A pior coisa do mal é nos acostumarmos a ele”, Sartre

Findo que está o espectáculo em que se tornou qualquer acto eleitoral neste país, a sensação que permanece é a de que o nosso povo se resignou ao papel de mero figurante numa longa peça de teatro, ao qual resta apenas a vitória de se aguentar de pé e continuar a pagar impostos.

Os debates foram feitos por forma a se tratar apenas de lutas de egos, medidas milimetricamente em 25 minutos. Daqui não resultou nada de sólido e, obviamente, não era sequer suposto resultar. Por seu turno, as sondagens, que foram sendo servidas ao jantar e condicionaram seguramente muitos votos, falharam todas de novo, sem que alguém assuma a responsabilidade por tal. Chegados ao resultado final, a verdade é que ninguém parece muito interessado em perceber os caminhos que foram usados para esse (ou para qualquer outro…) efeito.
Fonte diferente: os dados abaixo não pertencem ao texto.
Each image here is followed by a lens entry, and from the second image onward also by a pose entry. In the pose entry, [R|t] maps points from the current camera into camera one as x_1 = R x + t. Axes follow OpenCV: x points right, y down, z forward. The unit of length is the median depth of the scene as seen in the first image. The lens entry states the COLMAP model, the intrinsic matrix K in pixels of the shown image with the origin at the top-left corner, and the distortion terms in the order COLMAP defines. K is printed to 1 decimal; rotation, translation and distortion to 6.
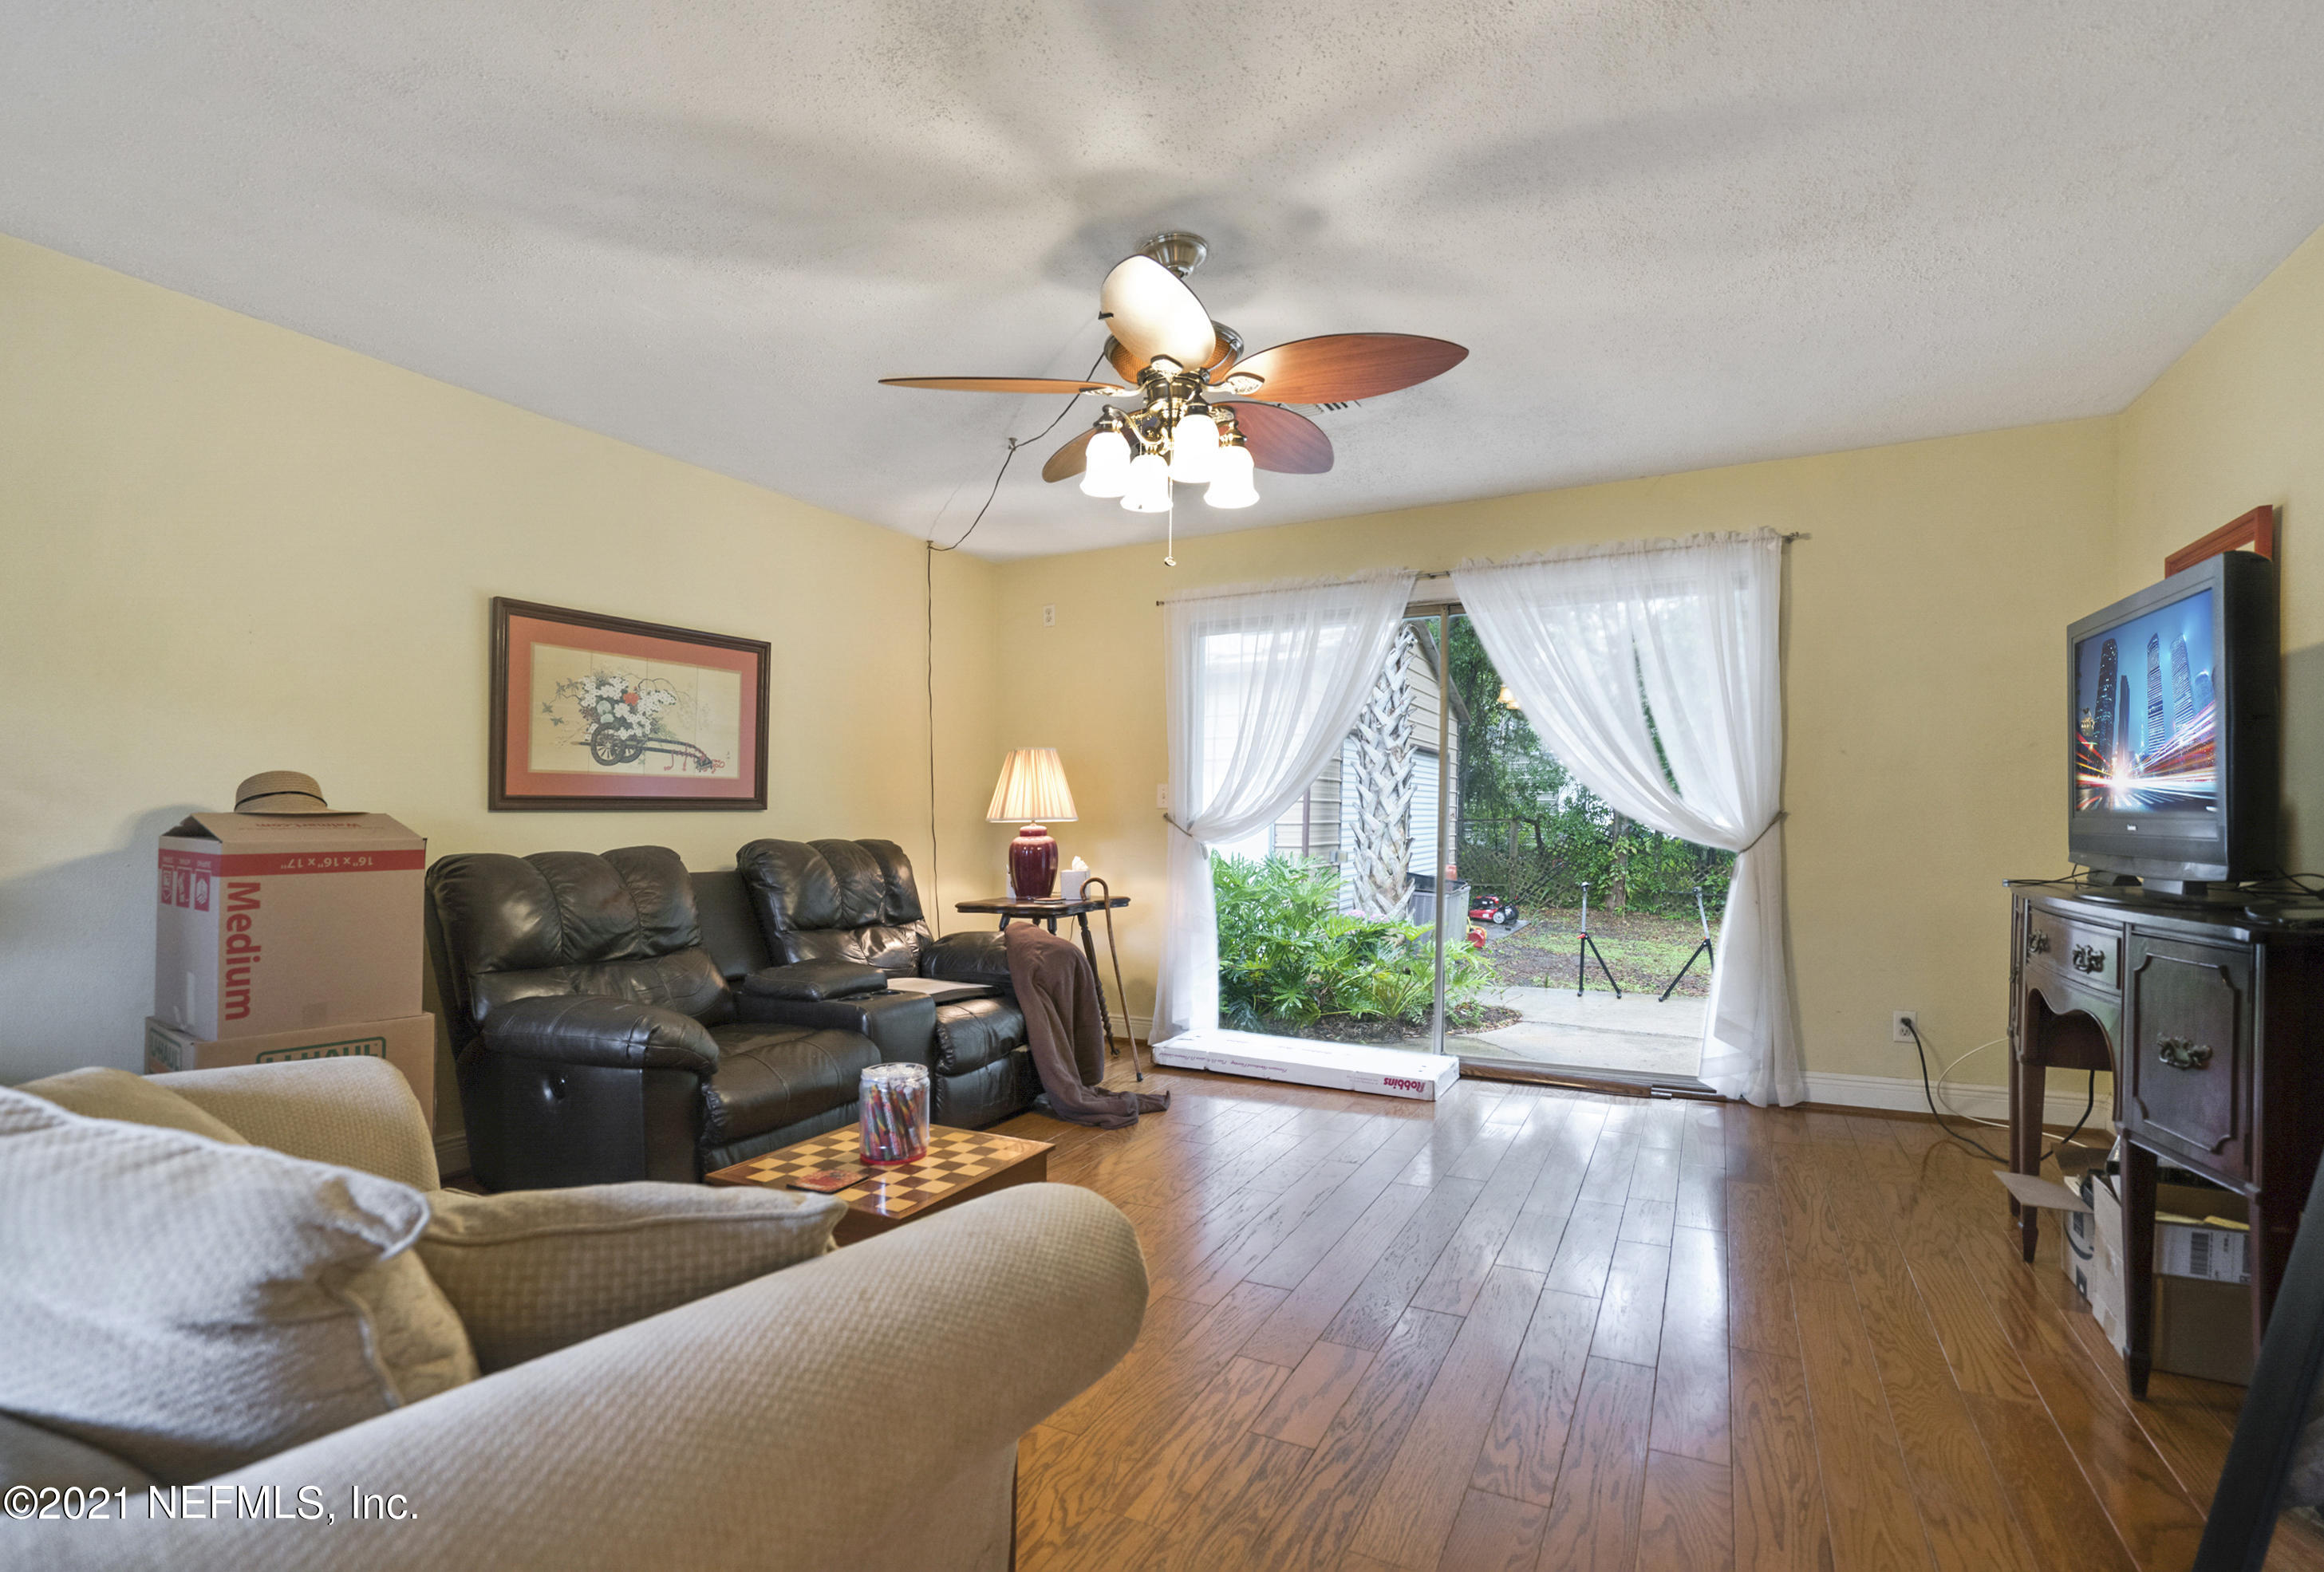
lens RADIAL K [[1111.5, 0, 1164.6], [0, 1111.5, 805.9], [0, 0, 1]] dist [-0.002505, -0.000135]
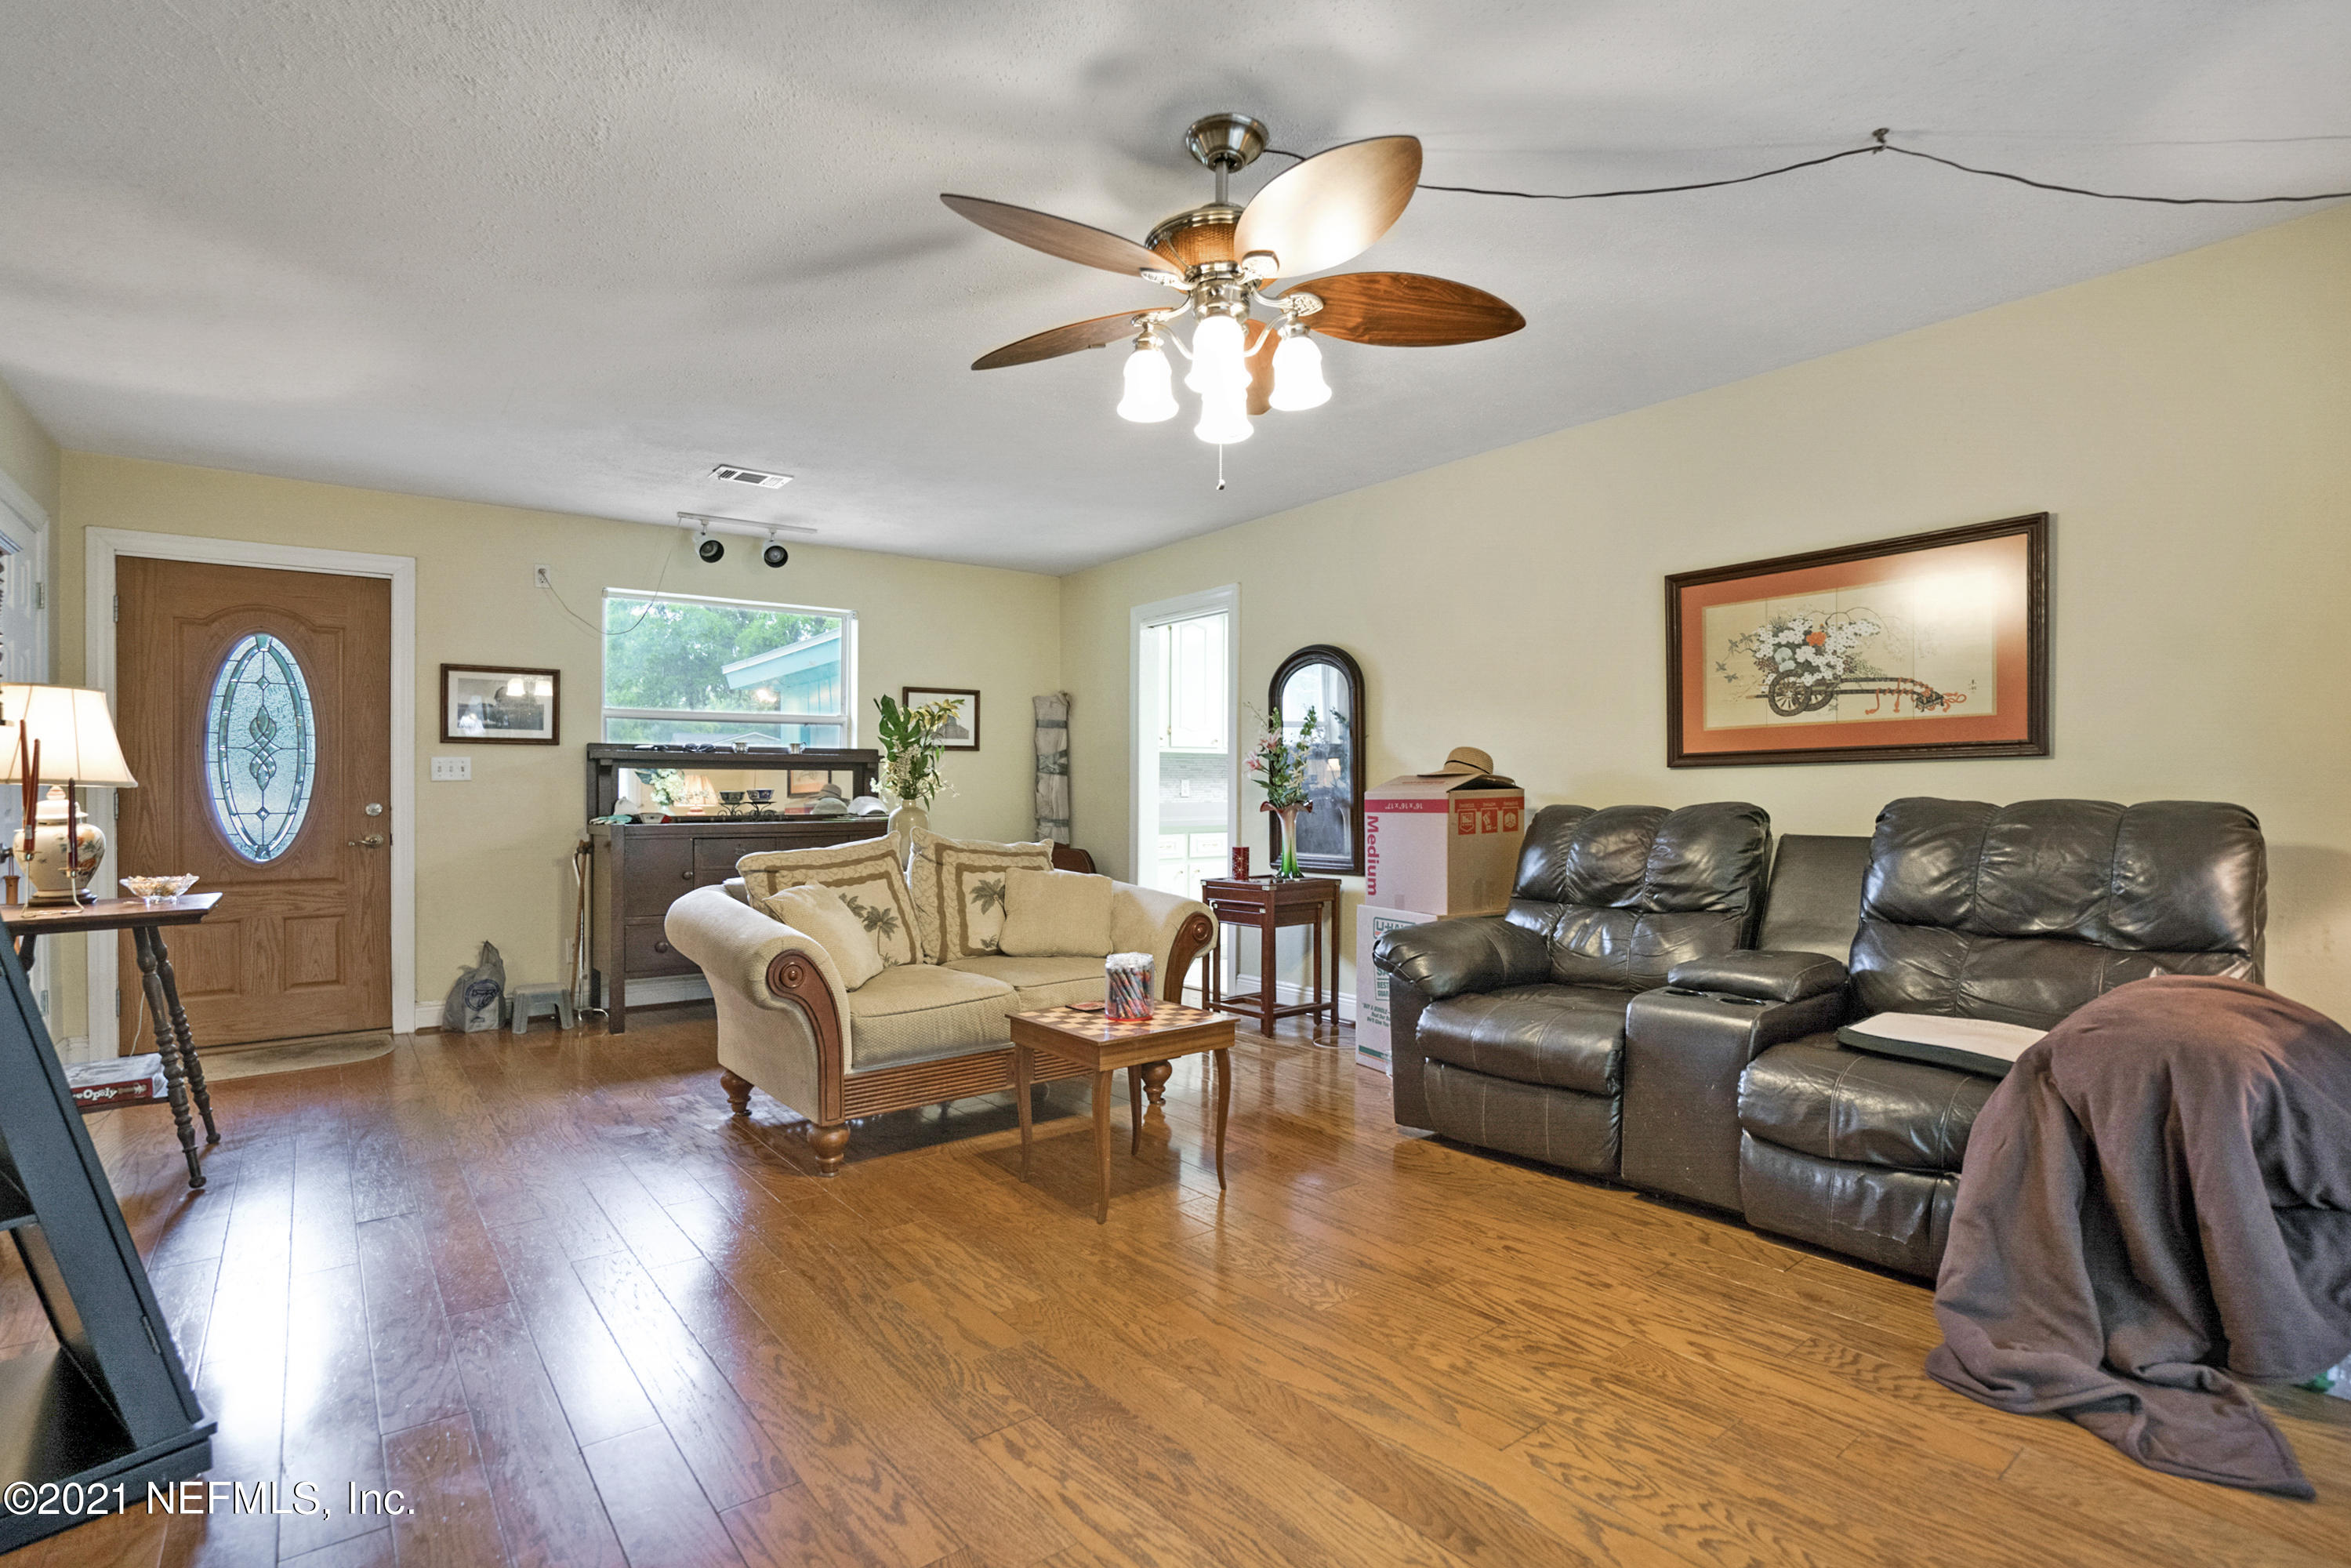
lens RADIAL K [[1118.0, 0, 1169.3], [0, 1118.0, 786.3], [0, 0, 1]] dist [-0.001468, -0.000090]
pose [[-0.433231, 0.004814, -0.901270, 0.577335], [0.021785, 0.999750, -0.005132, 0.016132], [0.901020, -0.021858, -0.433228, 0.950934]]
Tudo permanece impune, rapidamente atirado para um canto e substituído por um outro evento que possa gerar atenção mediática. E nós, quão ratinhos numa roda de uma gaiola, perdemos o foco e rapidamente esquecemos que as pessoas morrem mas as ideias não têm data de validade.

Convertida a política também unicamente a um elemento do show business com que nos entretêm, o que passou a relevar é o hit do momento, a espuma dos dias, a melhor tirada num debate, ainda que desacompanhada de qualquer ideia de futuro. Deixámos de votar em projectos para nos deixarmos capturar por lutas na lama, das quais ninguém pode sair limpo, ainda que uns se mostrem mais à vontade no lodaçal.

Sou das que acha que os resultados eleitorais, estes ou outros quaisquer, são quase irrelevantes porquanto nada muda verdadeiramente. Daqui a uns anos, cada vez mais estupidificados por uma engrenagem que não nos dá tempo para reflectir e que nos inunda de informação desnecessária, estaremos a discutir o mesmo, aliás como o fazemos há décadas, e a pagar outras contas que terceiros milionários deixaram ou em que alegadas parcerias público-privadas resultaram.

Voto, como já escrevi, mais por respeito ao passado do que por crença no futuro. Há, contudo, uma chocante novidade neste acto eleitoral: a generalizada banalização do mal, tornando-se corriqueiro um discurso racista, xenófobo e quase marialva. De facto, o que me impressiona nestas eleições é menos uma vitória absoluta por manifesta falta de oposição firme à mesma do que a aceitação reiterada de um discurso que, por enquanto, a Constituição não permite e, ainda que assim não fosse – e é! –, a ética não pode aceitar.

Há muito que se demonstrou que a pobreza de uns não se resolve com a miséria de outros. Igualmente, julgava eu, era pacífico que os homens são todos iguais, independentemente da raça e da etnia. Usar momentos de crise para instigar o ódio de uns contra os outros e, com tal, conseguir votos foi uma metodologia já usada no século passado, em que milhões de pessoas foram mortas apenas por nasceram na família considerada então errada.

Talvez por isso, o que retive do circo (e, simultaneamente, do deserto de ideias) em que a campanha eleitoral se tornou foi uma frase de uma pessoa na qual nunca votei e não tenciono votar. De facto, há coisas em que a alarvidade não pode passar, sob pena de o mal vencer. A dignidade de todas as pessoas é só a primeira delas. E, apolítica me declarando, faço a minha declaração de interesses: por aqui, também não passará.

Chegaria um dia em que concordaria com António Costa, ainda que marginalmente. Foi este. E, ainda que passe por Portugal inteiro, aqui não também passará porque não há memória de os cantos de sereias, ainda que de barba feita, terem subjacente qualquer outra ideia que a de levar as pessoas ao fundo.

A autora escreve de acordo com a antiga ortografia.